The entries below are to be reproduced exactly, with their pictures omitted.

(Stored data entries)
>>

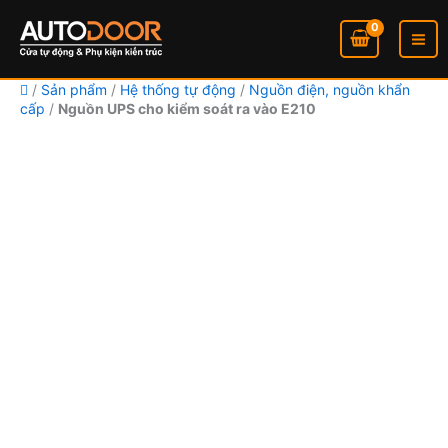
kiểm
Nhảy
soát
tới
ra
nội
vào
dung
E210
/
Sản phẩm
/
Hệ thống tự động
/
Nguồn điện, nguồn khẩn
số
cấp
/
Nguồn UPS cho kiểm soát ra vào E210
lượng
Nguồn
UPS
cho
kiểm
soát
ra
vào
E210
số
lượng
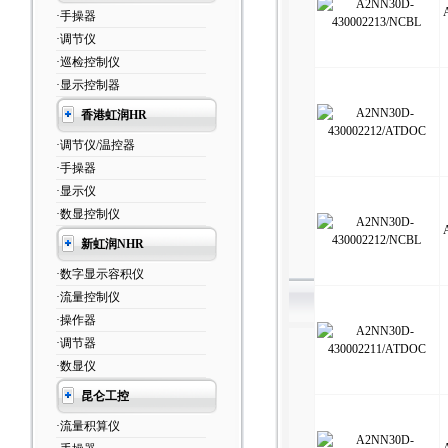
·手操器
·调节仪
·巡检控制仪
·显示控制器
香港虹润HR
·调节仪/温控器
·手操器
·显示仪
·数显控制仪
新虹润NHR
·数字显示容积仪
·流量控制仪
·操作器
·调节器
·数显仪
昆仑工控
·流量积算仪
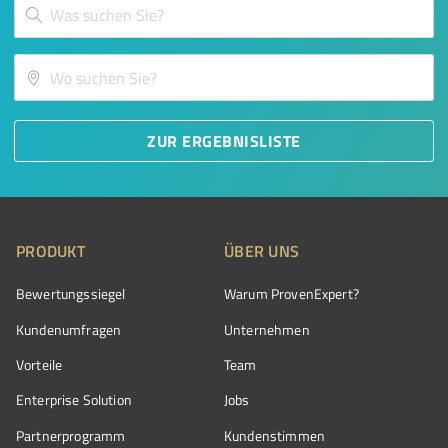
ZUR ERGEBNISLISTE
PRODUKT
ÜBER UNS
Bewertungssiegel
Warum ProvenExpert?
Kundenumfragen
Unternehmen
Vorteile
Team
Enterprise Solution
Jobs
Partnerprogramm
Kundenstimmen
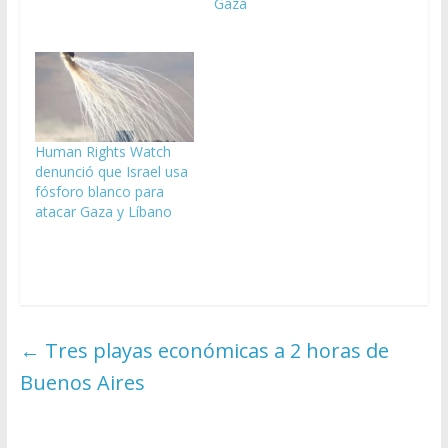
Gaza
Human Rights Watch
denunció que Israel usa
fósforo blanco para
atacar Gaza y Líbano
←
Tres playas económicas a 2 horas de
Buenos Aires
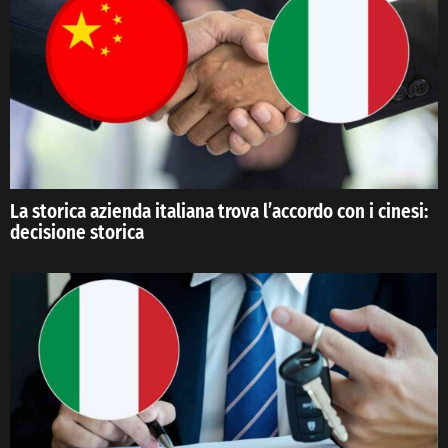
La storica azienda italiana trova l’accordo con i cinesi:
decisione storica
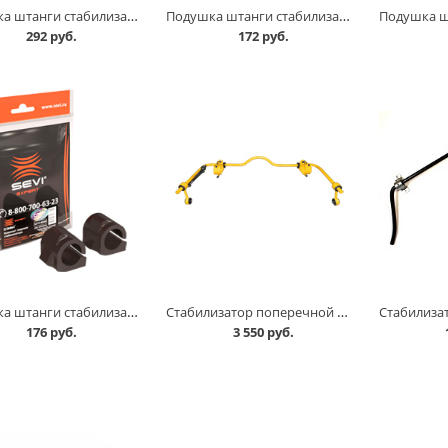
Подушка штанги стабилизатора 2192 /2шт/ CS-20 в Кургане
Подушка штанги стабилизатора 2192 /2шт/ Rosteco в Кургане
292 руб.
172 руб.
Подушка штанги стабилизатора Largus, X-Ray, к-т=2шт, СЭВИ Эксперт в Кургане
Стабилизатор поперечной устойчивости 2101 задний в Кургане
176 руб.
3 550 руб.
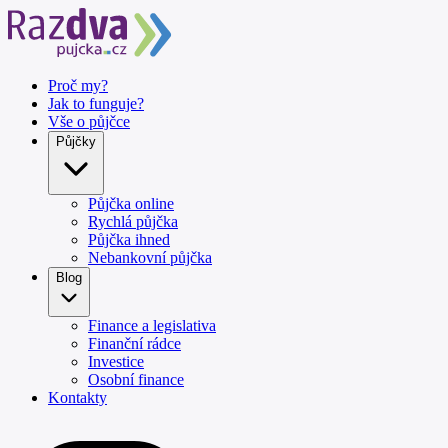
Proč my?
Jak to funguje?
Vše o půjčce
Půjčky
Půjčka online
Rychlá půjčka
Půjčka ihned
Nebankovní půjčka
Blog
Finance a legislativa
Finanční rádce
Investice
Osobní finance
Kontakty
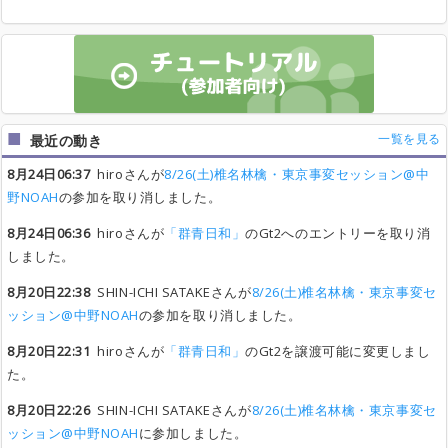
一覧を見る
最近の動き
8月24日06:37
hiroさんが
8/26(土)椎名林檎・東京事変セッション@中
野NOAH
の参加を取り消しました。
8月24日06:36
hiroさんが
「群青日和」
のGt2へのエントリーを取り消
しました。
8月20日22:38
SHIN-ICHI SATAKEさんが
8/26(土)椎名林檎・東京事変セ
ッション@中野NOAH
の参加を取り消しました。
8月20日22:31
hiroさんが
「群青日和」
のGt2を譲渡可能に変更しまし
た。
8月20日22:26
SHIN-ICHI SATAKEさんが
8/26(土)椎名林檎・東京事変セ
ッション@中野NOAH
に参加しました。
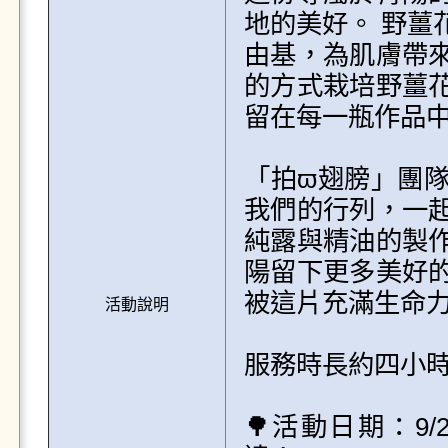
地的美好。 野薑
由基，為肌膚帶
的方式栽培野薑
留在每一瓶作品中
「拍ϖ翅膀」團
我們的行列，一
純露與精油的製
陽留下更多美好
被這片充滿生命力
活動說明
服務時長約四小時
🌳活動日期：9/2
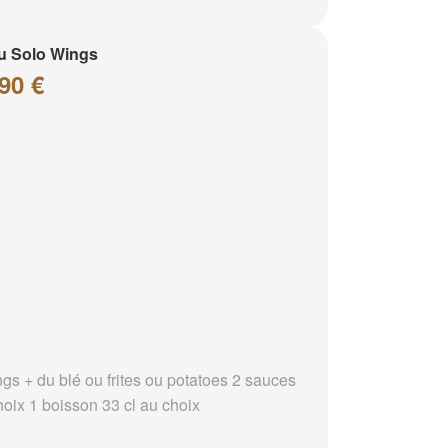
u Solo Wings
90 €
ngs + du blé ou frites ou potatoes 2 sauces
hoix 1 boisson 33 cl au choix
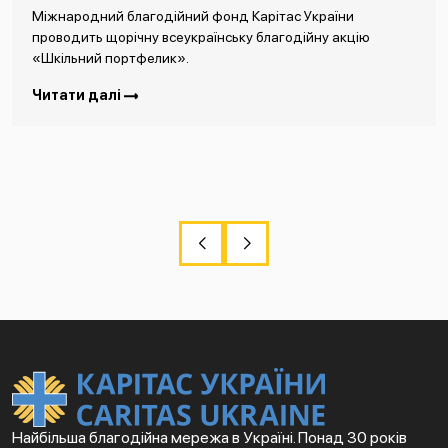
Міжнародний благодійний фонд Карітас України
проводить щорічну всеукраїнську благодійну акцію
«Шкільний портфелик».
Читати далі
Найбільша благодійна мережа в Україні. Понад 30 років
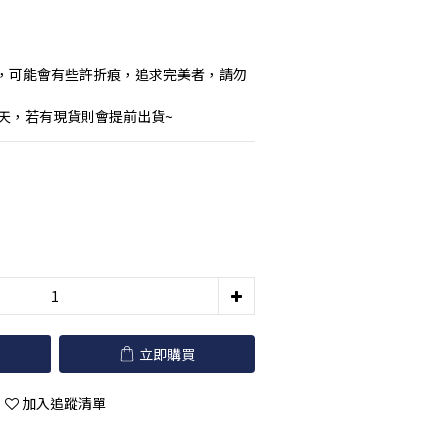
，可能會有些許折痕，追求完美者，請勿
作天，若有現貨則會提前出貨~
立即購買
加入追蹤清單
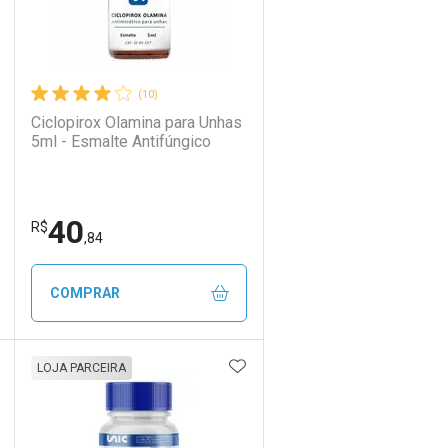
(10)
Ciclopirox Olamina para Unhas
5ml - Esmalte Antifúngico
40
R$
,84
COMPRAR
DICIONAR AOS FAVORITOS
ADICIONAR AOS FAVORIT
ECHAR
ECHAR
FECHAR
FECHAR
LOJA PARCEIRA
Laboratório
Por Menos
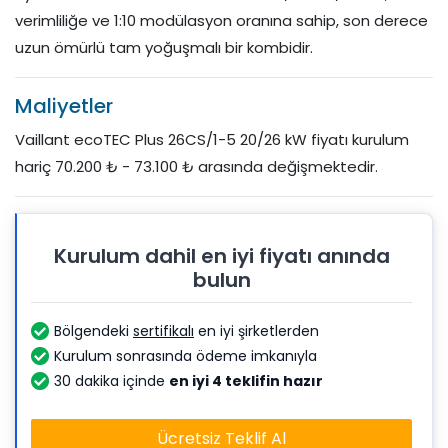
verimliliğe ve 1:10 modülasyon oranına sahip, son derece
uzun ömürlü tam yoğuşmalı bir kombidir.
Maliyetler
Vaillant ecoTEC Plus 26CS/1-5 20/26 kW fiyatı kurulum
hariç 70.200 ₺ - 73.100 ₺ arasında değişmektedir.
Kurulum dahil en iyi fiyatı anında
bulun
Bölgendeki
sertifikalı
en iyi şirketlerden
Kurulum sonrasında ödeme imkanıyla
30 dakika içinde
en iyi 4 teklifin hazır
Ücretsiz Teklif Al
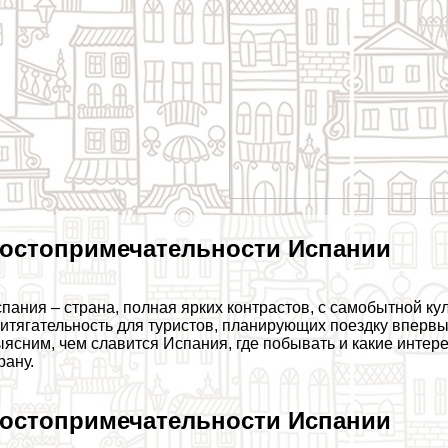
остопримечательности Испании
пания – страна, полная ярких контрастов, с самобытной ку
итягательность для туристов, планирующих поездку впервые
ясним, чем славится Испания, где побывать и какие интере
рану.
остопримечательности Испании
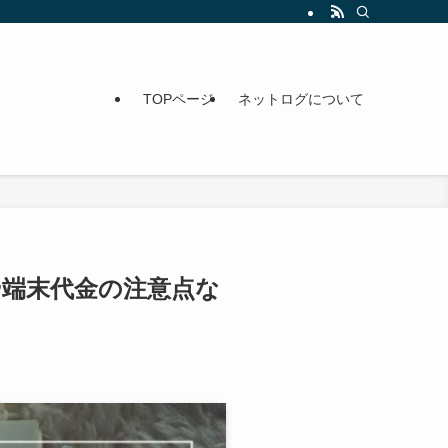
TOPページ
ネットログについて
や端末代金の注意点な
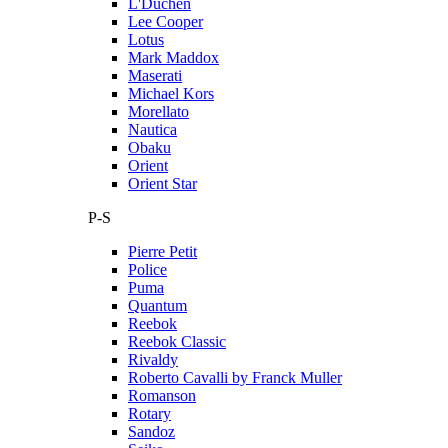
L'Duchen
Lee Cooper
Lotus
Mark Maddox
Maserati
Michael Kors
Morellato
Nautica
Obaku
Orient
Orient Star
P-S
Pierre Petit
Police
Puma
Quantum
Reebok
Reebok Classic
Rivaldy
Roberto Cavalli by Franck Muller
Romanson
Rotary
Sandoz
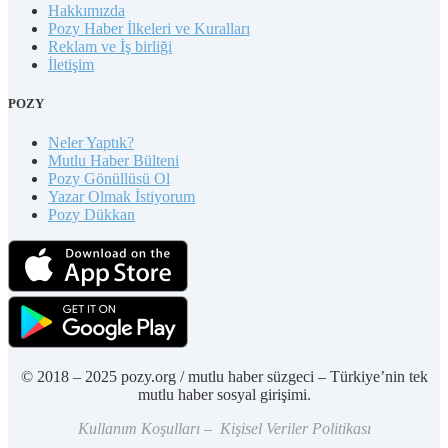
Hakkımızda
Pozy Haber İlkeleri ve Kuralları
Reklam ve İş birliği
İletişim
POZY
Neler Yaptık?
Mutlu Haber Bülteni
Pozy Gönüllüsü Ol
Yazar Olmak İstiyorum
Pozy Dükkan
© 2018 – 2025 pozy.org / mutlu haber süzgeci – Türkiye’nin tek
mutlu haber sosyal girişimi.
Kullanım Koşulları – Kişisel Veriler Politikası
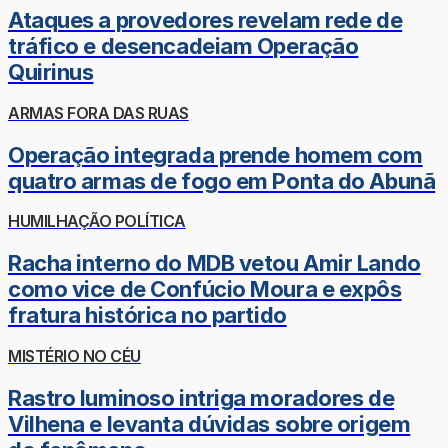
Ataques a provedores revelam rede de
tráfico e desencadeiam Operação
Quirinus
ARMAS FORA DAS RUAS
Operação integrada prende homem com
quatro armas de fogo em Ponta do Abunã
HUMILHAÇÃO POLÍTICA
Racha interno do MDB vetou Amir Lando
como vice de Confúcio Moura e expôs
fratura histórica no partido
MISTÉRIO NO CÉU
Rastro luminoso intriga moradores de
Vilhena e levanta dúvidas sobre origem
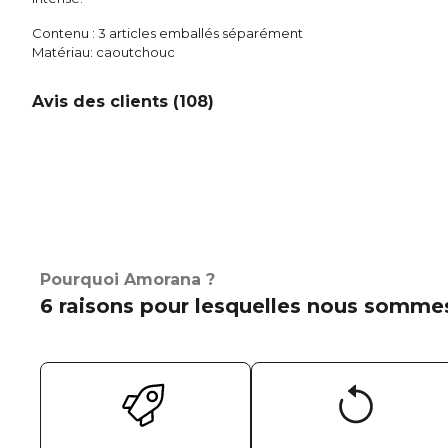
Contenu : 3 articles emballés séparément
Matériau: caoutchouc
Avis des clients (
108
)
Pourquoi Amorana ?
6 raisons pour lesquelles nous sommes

<<

## [Task result]
kiểm
Nhảy
soát
tới
ra
nội
vào
dung
E210
/
Sản phẩm
/
Hệ thống tự động
/
Nguồn điện, nguồn khẩn
số
cấp
/
Nguồn UPS cho kiểm soát ra vào E210
lượng
Nguồn
UPS
cho
kiểm
soát
ra
vào
E210
số
lượng
·手操器
·调节仪
·巡检控制仪
·显示控制器
香港虹润HR
·调节仪/温控器
·手操器
·显示仪
·数显控制仪
新虹润NHR
·数字显示容积仪
·流量控制仪
·操作器
·调节器
·数显仪
昆仑工控
·流量积算仪
ZUR ERGEBNISLISTE
PRODUKT
ÜBER UNS
Bewertungssiegel
Warum ProvenExpert?
Kundenumfragen
Unternehmen
Vorteile
Team
Enterprise Solution
Jobs
Partnerprogramm
Kundenstimmen
Gaza
Human Rights Watch
denunció que Israel usa
fósforo blanco para
atacar Gaza y Líbano
←
Tres playas económicas a 2 horas de
Buenos Aires
La storica azienda italiana trova l’accordo con i cinesi:
decisione storica
Подушка штанги стабилизатора 2192 /2шт/ CS-20 в Кургане
Подушка штанги стабилизатора 2192 /2шт/ Rosteco в Кургане
292 руб.
172 руб.
Подушка штанги стабилизатора Largus, X-Ray, к-т=2шт, СЭВИ Эксперт в Кургане
Стабилизатор поперечной устойчивости 2101 задний в Кургане
176 руб.
3 550 руб.
Proč my?
Jak to funguje?
Vše o půjčce
Půjčky
Půjčka online
Rychlá půjčka
Půjčka ihned
Nebankovní půjčka
Blog
Finance a legislativa
Finanční rádce
Investice
Osobní finance
Kontakty
一覧を見る
最近の動き
8月24日06:37
hiroさんが
8/26(土)椎名林檎・東京事変セッション@中
野NOAH
の参加を取り消しました。
8月24日06:36
hiroさんが
「群青日和」
のGt2へのエントリーを取り消
しました。
8月20日22:38
SHIN-ICHI SATAKEさんが
8/26(土)椎名林檎・東京事変セ
ッション@中野NOAH
の参加を取り消しました。
8月20日22:31
hiroさんが
「群青日和」
のGt2を譲渡可能に変更しまし
た。
8月20日22:26
SHIN-ICHI SATAKEさんが
8/26(土)椎名林檎・東京事変セ
ッション@中野NOAH
に参加しました。
地的美好。 野薑
由基，為肌膚帶
的方式栽培野薑
留在每一瓶作品中
「拍ϖ翅膀」團
我們的行列，一
純露與精油的製
陽留下更多美好
被這片充滿生命力
活動說明
服務時長約四小時
🌳活動日期：9/2
u Solo Wings
90 €
ngs + du blé ou frites ou potatoes 2 sauces
hoix 1 boisson 33 cl au choix
Міжнародний благодійний фонд Карітас України
проводить щорічну всеукраїнську благодійну акцію
«Шкільний портфелик».
Читати далі
Найбільша благодійна мережа в Україні. Понад 30 років
，可能會有些許折痕，追求完美者，請勿
作天，若有現貨則會提前出貨~
立即購買
加入追蹤清單
(10)
Ciclopirox Olamina para Unhas
5ml - Esmalte Antifúngico
40
R$
,84
COMPRAR
DICIONAR AOS FAVORITOS
ADICIONAR AOS FAVORIT
ECHAR
ECHAR
FECHAR
FECHAR
LOJA PARCEIRA
Laboratório
Por Menos
verimliliğe ve 1:10 modülasyon oranına sahip, son derece
uzun ömürlü tam yoğuşmalı bir kombidir.
Maliyetler
Vaillant ecoTEC Plus 26CS/1-5 20/26 kW fiyatı kurulum
hariç 70.200 ₺ - 73.100 ₺ arasında değişmektedir.
Kurulum dahil en iyi fiyatı anında
bulun
Bölgendeki
sertifikalı
en iyi şirketlerden
Kurulum sonrasında ödeme imkanıyla
30 dakika içinde
en iyi 4 teklifin hazır
Ücretsiz Teklif Al
остопримечательности Испании
пания – страна, полная ярких контрастов, с самобытной ку
итягательность для туристов, планирующих поездку впервые
ясним, чем славится Испания, где побывать и какие интере
рану.
остопримечательности Испании
TOPページ
ネットログについて
や端末代金の注意点な
L'Duchen
Lee Cooper
Lotus
Mark Maddox
Maserati
Michael Kors
Morellato
Nautica
Obaku
Orient
Orient Star
P-S
Pierre Petit
Police
Puma
Quantum
Reebok
Reebok Classic
Rivaldy
Roberto Cavalli by Franck Muller
Romanson
Rotary
Sandoz
Hakkımızda
Pozy Haber İlkeleri ve Kuralları
Reklam ve İş birliği
İletişim
POZY
Neler Yaptık?
Mutlu Haber Bülteni
Pozy Gönüllüsü Ol
Yazar Olmak İstiyorum
Pozy Dükkan
© 2018 – 2025 pozy.org / mutlu haber süzgeci – Türkiye’nin tek
mutlu haber sosyal girişimi.
Kullanım Koşulları – Kişisel Veriler Politikası
Ataques a provedores revelam rede de
tráfico e desencadeiam Operação
Quirinus
ARMAS FORA DAS RUAS
Operação integrada prende homem com
quatro armas de fogo em Ponta do Abunã
HUMILHAÇÃO POLÍTICA
Racha interno do MDB vetou Amir Lando
como vice de Confúcio Moura e expôs
fratura histórica no partido
MISTÉRIO NO CÉU
Rastro luminoso intriga moradores de
Vilhena e levanta dúvidas sobre origem
Contenu : 3 articles emballés séparément
Matériau: caoutchouc
Avis des clients (
108
)
Pourquoi Amorana ?
6 raisons pour lesquelles nous sommes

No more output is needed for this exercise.